Muhalefet inanmadı, eleştirdi, maliyet hesabı yaptı.
Yabancılar engellemek için kırk dereden su getirdi.
Bürokrasi 'Ülkeyi böyle saçma masraflara sokamazsınız, yargılanırsınız' diye tehdit etti.
Avrupa Birliği yaptırım kararı alarak, durdurmaya çalıştı.
Peki ya sonuç?
Sonucu önceki gün Cumhurbaşkanı Recep Tayyip Erdoğan açıkladı.
Türkiye Karadeniz'de Çaycuma-1 sahasında yapılan sondajda 58 milyar metreküplük yeni bir doğalgaz rezervi daha buldu. 540 milyar metreküplük rezerv de 652 milyar metreküp olarak güncellendi. Böylece Karadeniz'de gaz keşfi 710 milyar metreküpe çıktı. Yaklaşık metreküpünü 1.500 dolardan hesaplarsanız piyasadaki karşılığı 1 trilyon doları buluyor.
Buraya nasıl gelindi?
Fitili ateşleyen 2017'de dönemin Enerji ve Tabii Kaynaklar Bakanı Berat Albayrak oldu.
Enerjiyi en önemli meydan okuma alanlarından biri olarak gördü. 'Milli Enerji ve Maden Politikası' vizyonunu çizdi.

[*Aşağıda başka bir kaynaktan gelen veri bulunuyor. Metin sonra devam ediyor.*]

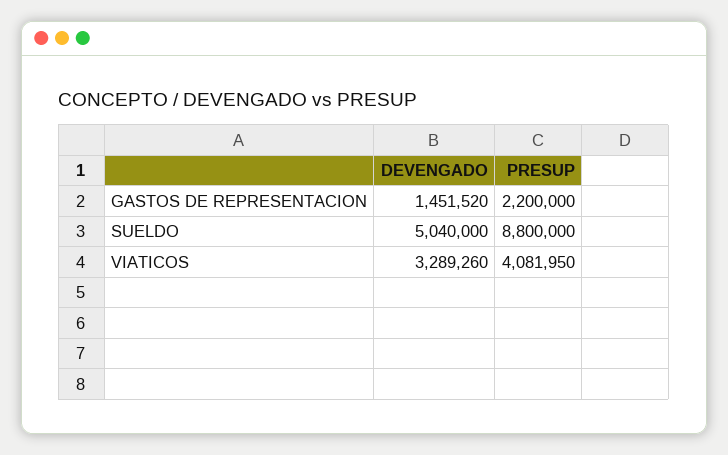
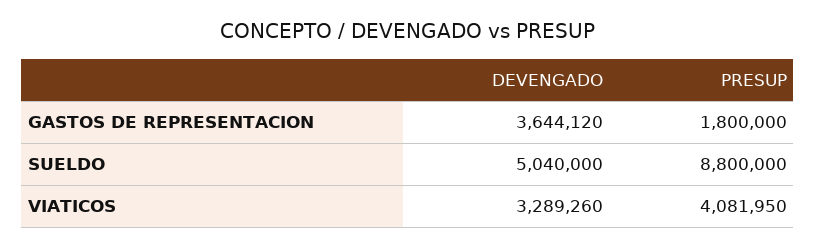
DEVENGADO, GASTOS DE REPRESENTACION: 1451520 -> 3644120
PRESUP, GASTOS DE REPRESENTACION: 2200000 -> 1800000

Ekibiyle beraber, bugüne kadar yabancı firmaların kazdığı kuyular, yaptığı sondajlarla Türkiye'de olmadığını söylediği petrol ve gazın peşine düştü. Yerli arama filosu kurulması için düğmeye bastı. Berat Albayrak'ın çizdiği hedefi halefi Fatih Dönmez devam ettirdi. O günden sonra hiçbir şey eskisi gibi olmadı...
2017'de Fatih gemisi TPAO envanterine katıldı. 2018'de Yavuz... 2020 başında Kanuni... Dünyada 7. nesil teknolojiye sahip 5 sondaj gemisinden biri olan Abdülhamit Han da 2022'de sefere başladı. 2 yıl geçmeden Türkiye Karadeniz'de kritik safhaya geldi. Sıra Akdeniz'de...
Gelelim maliyet hesabına...
İlk gemi (Fatih) alınırken epey pazarlıkların yapıldığını biliyorum. Petrol fiyatları düşüktü, gemilerin fiyatı da aşağı çekilmişti. 2018'de Albayrak'ın ekibi sıkı hazırlıklar sonucunda 600 milyon dolarla başlayan pazarlığı 154 milyon dolarla bitirdi. Yaklaşık 200 milyon dolar olan bir kuyu sondajının bile altında bir rakama... Hatta Norveç'ten alınan geminin finansmanı da 12 yıllık vadeye yayıldı. Kanuni Gemisi 37.5 milyon dolara alındı. Üzerine 165 milyon dolar masraf yapıldı. Yavuz Gemisi reaktivasyonla birlikte yaklaşık 300 milyon dolara mal oldu. Abdülhamit Han'ın maliyeti de bu civarda... Yani Türkiye'nin bu gemileri envantere almak için cebinden çıkardığı para yaklaşık 1 milyar dolar...
Bu rakam bugün herhalde bir gemi fiyatıdır...
Velhasıl Cumhurbaşkanı'nın açıkladığı keşfin değeri düşünüldüğünde Türkiye yerli filosuyla bire 100 kazanmış...
Diyebilirsiniz ki, eskiden olduğu gibi kiralama yoluna gidilseydi?
O zaman da ben şu soruyu sorarım:
Aynı şeyi tekrar yaparak, farklı sonuç beklenir mi?
Türkiye'de ve dünya istatistiklerinde 10 kuyudan 1 veya 2'sinde gaz veya petrol bulunuyor.
Geçmişte bizde de onlarca kuyu açıldı.
Vizyon, cesaret, kararlılık, başkaldırış olmasaydı, bu güne gelinir miydi?